Monday, November 16, 2020

Optimizing Adaptive Radix Tree Implementation for CPU

For a long time in my career I wanted to learn how to better optimize for the CPU. I was lucky enough to work in places where performance matters, however it was almost exclusively I/O performance, scalability, big-O, maybe an occasional memory access pattern issue-not quite the CPU itself.

So I took my Adaptive Radix Tree implementation, and wrote a bunch of isolating microbenchmarks for all the interesting code paths. Then I tried to see how can I make things faster, on a bare metal Sandy Bridge server (AVX instruction set, state of the art, I know). Some random things I learned (or re-confirmed for myself) in the process:

  • ART, as a node-jumping tree structure, is cache miss-bound as sizes increase.

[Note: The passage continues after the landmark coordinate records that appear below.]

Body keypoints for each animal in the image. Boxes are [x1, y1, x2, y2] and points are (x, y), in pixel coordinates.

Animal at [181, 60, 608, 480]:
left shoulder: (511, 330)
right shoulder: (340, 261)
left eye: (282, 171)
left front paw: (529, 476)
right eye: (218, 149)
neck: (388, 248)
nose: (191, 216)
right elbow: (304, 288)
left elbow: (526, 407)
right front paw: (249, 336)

Yet it is possible to do CPU work with L3/L2/L1D-fitting tree sizes.
  • An "obviously faster" code change is not such frequently enough so that not re-measuring will bite you. The more "obvious", the more discipline is required to rerun the numbers. This point is beaten to death and yet never goes away.
  • I couldn't really figure out the restrict keyword. I understand the theory behind it, yet when I put it in the code, surprises happen. Most of the time it perturbs code generation in a random insignificant direction. Including the cases when it should have been a no-op. It is not helping that it is absent from the C++ language, existing as a compiler extension only.

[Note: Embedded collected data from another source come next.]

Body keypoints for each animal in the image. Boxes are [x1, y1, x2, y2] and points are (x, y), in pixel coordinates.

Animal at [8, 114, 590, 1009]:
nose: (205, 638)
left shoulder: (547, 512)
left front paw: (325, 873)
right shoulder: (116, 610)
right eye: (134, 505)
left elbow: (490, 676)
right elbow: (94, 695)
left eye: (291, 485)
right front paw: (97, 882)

  • Compiler generates different code for, say, unsigned vs uint8_t local variables whose all allowed values fit into uint8_t. It should be able to pick the optimal width itself, but it does not appear to do that.
  • Well-predicted branching code appears to be faster than branchless code, which appears to be faster than poorly-predicted branching code. It might be easier to tell if some code is poorly-predicted than if some code is well-predicted.

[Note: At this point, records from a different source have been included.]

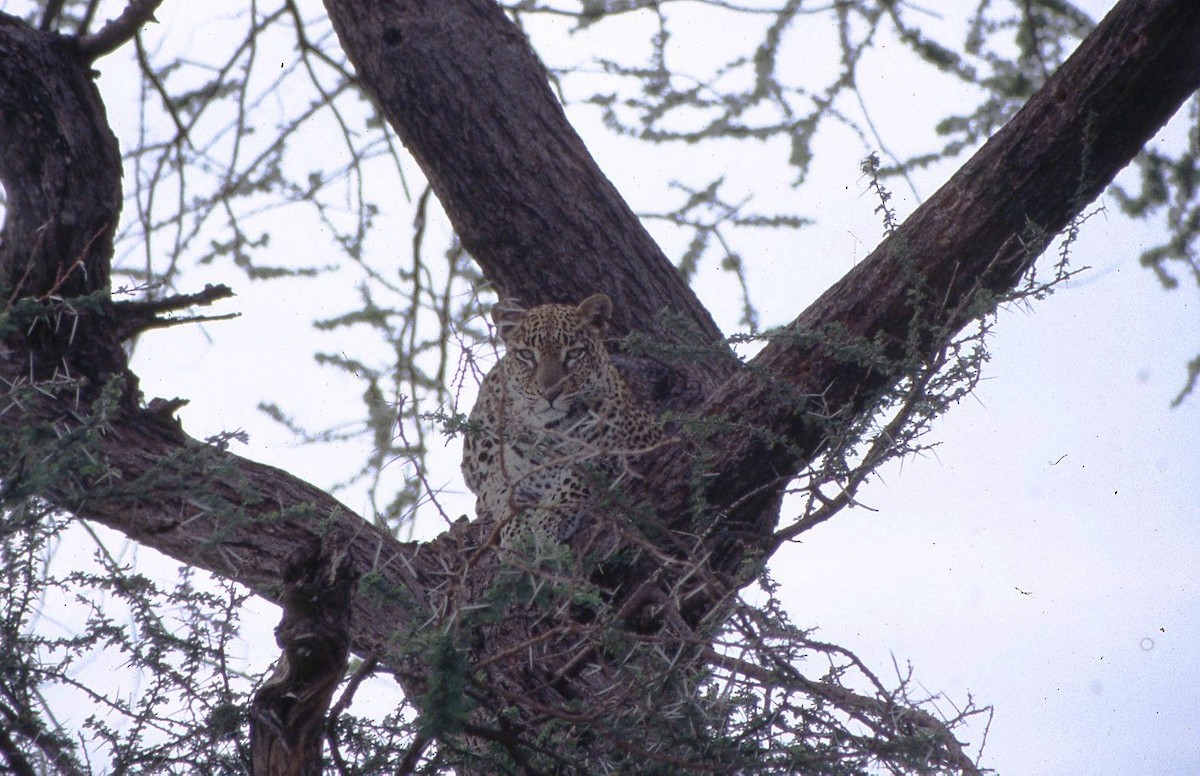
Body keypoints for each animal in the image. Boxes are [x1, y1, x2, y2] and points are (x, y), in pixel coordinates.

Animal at [461, 293, 661, 551]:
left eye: (574, 353)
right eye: (527, 355)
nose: (550, 393)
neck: (552, 430)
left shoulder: (633, 446)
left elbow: (576, 478)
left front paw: (548, 521)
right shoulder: (499, 476)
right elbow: (505, 496)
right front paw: (518, 533)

  • Some branchless code will trade conditional jumps for conditional data dependency chains (e.g. Intel CMOVcc), which is still an improvement, but less so.
  • Looping is faster than recursing
  • Sprinkling SIMD intrinsics in the code for not-quite-vector data is a thing, it is also a thing that the compiler is not likely to do for you. The smallest data amount which I saw to be processed faster in SIMD was four bytes (Node4 search in ART - exact same algorithm that the paper proposed for Node16 search, just narrower). It helps to view SIMD instructions not as something exclusively reserved for long vector loops, but as specific tools in the general purpose instruction set.
  • Conversely, putting a bunch of bytes in a general-purpose register and treating them as a vector of independent bytes is also a thing, it even has a name: SWAR (SIMD within a register).